Police on Tuesday raided the headquarters of Google Korea in southern Seoul over allegations that the multinational Internet giant’s subsidiary collected location data of smartphone users without consent.
Investigators from the cyber crime unit of the Seoul Metropolitan Police Agency searched the office of Google Korea in Yeoksam-dong in the morning and confiscated hard discs and other computer files as evidence, officials said.
They have been trying to verify whether Google violated the Korean law on the protection of private location data since allegations came out that AdMob, Google’s mobile advertising subsidiary, has gathered location data by using its smartphone application.
“There seem to be charges that for advertisement purposes, AdMob collected personal location data via its smartphone application,” a police official said, declining to be named. “We should first analyze what we have confiscated to find out how and how much they have collected data.”

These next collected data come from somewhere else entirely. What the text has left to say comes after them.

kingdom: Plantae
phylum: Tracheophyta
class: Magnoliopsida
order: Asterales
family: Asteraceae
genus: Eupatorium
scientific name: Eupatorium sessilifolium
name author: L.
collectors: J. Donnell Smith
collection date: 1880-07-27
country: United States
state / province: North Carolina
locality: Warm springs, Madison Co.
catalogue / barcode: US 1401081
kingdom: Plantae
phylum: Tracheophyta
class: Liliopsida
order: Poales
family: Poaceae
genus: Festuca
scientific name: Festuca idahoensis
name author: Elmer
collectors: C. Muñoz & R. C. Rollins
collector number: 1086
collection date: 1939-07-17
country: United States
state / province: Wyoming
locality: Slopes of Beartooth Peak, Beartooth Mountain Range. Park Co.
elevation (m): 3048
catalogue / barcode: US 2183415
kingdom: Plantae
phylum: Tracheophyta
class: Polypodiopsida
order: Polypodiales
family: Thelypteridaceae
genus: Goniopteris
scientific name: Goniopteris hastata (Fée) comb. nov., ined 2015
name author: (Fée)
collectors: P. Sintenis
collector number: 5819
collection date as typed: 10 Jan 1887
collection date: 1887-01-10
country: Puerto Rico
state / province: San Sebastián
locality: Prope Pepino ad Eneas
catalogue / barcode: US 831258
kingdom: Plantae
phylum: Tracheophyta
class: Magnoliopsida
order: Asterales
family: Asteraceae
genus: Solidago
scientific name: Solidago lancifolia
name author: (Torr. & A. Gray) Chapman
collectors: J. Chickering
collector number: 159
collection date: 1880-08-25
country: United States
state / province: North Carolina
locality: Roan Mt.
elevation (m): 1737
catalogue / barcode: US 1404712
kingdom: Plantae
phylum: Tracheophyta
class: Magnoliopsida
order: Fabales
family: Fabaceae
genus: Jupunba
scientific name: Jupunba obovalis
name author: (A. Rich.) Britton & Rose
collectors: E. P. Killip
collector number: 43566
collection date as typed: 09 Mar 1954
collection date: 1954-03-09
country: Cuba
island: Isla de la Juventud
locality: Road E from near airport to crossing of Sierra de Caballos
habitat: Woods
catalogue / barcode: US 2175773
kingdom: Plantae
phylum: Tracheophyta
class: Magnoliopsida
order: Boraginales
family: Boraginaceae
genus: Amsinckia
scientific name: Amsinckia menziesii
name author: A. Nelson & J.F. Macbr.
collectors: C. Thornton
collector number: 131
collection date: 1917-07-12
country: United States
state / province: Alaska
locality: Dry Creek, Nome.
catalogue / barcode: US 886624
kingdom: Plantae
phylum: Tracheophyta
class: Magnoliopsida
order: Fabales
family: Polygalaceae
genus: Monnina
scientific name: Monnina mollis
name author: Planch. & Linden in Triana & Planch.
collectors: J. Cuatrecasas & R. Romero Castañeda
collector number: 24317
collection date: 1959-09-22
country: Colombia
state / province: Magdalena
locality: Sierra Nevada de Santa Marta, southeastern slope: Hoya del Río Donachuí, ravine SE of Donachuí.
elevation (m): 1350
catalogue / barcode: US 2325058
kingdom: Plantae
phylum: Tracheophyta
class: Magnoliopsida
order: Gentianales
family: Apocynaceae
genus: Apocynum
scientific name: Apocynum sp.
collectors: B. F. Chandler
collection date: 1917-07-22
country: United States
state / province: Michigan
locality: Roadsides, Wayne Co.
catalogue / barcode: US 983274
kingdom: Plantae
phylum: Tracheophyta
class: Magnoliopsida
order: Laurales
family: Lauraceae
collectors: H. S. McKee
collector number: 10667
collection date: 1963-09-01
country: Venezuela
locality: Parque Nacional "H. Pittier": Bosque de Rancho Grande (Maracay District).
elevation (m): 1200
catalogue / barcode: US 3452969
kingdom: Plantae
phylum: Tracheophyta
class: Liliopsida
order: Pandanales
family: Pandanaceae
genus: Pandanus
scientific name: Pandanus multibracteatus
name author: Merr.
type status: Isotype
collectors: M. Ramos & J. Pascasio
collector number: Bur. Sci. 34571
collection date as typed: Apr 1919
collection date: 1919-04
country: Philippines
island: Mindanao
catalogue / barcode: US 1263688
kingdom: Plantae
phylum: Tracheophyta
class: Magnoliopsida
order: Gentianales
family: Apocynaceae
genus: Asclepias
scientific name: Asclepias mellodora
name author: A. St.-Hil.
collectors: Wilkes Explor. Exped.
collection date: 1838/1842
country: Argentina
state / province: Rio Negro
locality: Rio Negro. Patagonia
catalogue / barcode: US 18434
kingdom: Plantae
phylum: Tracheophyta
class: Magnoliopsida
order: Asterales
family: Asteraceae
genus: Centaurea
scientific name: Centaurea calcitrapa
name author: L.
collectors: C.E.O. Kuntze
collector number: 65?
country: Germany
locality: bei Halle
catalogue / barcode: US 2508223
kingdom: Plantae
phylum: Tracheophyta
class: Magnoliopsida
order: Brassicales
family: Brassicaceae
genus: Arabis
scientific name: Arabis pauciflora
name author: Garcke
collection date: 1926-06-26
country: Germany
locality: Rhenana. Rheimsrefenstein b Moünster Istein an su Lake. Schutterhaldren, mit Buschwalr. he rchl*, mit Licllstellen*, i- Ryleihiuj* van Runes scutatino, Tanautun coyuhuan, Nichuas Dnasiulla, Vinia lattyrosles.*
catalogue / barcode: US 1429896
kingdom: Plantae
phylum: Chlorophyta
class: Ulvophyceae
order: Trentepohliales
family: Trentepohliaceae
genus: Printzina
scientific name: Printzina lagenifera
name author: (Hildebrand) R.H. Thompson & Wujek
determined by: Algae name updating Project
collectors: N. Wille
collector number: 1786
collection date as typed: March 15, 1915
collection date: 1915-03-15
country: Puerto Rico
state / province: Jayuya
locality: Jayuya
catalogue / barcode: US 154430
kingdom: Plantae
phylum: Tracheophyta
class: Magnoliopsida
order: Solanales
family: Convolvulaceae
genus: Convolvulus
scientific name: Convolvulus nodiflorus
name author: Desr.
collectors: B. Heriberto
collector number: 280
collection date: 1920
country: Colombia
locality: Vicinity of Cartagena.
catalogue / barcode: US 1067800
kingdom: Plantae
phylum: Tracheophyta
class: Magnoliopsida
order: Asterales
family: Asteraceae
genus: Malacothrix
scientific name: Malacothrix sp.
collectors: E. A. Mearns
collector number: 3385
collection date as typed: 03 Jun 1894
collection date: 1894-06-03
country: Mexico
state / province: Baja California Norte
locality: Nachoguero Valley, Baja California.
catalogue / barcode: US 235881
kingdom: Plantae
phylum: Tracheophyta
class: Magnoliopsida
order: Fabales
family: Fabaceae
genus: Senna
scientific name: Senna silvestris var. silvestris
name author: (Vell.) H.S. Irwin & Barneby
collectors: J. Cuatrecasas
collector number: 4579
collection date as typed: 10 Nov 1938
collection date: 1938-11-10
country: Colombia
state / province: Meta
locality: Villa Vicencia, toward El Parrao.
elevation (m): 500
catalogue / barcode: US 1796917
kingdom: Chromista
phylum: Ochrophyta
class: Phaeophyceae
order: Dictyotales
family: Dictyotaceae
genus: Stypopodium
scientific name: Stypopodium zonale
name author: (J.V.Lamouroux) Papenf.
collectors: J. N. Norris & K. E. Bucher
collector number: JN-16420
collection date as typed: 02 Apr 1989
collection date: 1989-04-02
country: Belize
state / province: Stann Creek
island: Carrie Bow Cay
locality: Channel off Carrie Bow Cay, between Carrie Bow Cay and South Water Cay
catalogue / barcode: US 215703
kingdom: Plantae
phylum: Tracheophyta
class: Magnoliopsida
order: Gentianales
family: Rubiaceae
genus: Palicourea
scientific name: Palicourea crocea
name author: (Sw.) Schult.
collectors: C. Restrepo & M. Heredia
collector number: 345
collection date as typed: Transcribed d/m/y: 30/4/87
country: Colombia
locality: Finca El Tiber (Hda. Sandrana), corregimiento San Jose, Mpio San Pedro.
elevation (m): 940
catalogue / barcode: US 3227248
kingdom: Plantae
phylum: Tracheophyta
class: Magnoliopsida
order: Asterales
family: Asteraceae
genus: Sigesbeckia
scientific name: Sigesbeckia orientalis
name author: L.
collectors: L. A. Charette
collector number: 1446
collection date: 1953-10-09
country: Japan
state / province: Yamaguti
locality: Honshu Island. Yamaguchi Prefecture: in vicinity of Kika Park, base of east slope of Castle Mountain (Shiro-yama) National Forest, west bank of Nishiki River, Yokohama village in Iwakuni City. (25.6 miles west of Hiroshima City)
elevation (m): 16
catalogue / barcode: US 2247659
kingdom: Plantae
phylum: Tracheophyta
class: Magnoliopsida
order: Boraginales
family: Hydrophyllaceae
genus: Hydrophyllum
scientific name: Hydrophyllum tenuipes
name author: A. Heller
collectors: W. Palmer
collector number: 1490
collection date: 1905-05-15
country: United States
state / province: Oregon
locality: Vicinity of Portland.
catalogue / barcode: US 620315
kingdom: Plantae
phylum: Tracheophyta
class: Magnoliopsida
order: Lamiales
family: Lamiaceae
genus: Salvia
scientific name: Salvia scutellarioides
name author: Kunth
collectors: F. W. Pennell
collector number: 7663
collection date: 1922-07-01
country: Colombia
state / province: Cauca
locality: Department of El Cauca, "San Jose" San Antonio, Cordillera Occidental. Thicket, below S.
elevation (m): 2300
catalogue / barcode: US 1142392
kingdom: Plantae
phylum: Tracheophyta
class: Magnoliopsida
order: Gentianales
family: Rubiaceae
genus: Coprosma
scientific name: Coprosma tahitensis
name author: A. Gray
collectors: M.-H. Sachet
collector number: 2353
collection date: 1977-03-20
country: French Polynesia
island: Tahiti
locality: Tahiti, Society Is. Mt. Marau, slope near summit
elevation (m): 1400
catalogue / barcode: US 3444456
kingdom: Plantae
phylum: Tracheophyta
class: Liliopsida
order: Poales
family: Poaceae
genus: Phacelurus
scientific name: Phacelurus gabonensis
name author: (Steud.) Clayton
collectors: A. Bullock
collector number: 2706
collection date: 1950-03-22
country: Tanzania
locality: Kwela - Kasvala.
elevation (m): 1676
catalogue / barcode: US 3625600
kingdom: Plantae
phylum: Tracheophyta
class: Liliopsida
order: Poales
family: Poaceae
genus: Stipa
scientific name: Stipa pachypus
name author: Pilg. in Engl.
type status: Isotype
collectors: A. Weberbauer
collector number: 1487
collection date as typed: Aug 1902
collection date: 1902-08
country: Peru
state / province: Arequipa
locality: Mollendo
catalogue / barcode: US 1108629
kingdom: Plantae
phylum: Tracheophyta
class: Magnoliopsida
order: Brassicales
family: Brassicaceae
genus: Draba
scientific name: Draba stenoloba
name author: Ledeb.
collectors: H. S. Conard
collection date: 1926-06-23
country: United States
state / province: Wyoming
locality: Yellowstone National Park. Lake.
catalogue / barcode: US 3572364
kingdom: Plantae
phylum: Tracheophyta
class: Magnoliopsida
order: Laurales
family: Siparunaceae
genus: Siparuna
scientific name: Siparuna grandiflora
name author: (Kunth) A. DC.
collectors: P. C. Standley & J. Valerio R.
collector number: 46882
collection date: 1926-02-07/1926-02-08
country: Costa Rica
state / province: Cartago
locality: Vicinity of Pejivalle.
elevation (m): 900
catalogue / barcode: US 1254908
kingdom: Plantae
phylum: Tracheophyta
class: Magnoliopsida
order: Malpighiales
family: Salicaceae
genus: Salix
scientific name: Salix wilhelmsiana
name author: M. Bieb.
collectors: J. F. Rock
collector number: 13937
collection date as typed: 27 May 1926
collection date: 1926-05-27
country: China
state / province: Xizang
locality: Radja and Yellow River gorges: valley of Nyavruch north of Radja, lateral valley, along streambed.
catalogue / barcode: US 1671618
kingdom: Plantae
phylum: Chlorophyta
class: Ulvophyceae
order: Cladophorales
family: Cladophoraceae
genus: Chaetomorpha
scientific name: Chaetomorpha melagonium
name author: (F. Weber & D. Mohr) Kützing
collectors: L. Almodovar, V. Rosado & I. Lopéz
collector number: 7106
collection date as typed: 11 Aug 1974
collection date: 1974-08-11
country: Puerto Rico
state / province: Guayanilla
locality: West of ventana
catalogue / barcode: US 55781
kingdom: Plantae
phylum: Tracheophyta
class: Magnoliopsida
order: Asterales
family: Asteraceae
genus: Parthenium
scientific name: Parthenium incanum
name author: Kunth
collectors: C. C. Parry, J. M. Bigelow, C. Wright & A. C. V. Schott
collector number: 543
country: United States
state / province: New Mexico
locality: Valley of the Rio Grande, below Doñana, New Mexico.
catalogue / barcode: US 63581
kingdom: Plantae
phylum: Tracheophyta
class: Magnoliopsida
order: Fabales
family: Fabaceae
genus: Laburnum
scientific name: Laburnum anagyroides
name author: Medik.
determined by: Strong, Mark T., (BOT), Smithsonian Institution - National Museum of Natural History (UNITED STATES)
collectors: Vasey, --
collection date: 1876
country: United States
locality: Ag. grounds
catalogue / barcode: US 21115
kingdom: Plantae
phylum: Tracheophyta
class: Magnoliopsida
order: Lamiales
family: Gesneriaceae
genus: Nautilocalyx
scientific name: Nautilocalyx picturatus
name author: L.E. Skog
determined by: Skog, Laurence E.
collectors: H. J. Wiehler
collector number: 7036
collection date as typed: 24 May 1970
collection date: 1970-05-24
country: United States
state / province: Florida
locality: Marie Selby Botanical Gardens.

After they finish analyzing the confiscated items, the police plan to summon some of Google officials for questioning, sources said.
Later in the day, the police also raided the office of Daum Communication Corp., Korea’s popular portal, in central Seoul over allegations that the company’s mobile advertisement platform “Ad@m” collected location data of smartphone users.
The raid came as police were cracking down on those who illegally collect personal information of Korean smartphone users, whose number has topped the 10-million mark.
Last month, police booked three heads of local advertisement firms on charges of gathering location data of some 800,000 smartphone users without their consent.
It is not the first police raid on Google in Korea. Last August, the police unit stormed the office of Google Korea to secure evidence for the charges that the conglomerate’s “Street View” mapping service gathered unsolicited private information from unencrypted wireless networks in violation of local communication laws.
Google staff crisscrossed about 50,000 kilometers throughout the country, driving company cars equipped with special video-recording devices, to compile data for Google mapping service. The company was suspected of not only taping streets and landscapes but also gathering private information through unprotected Wi-Fi networks.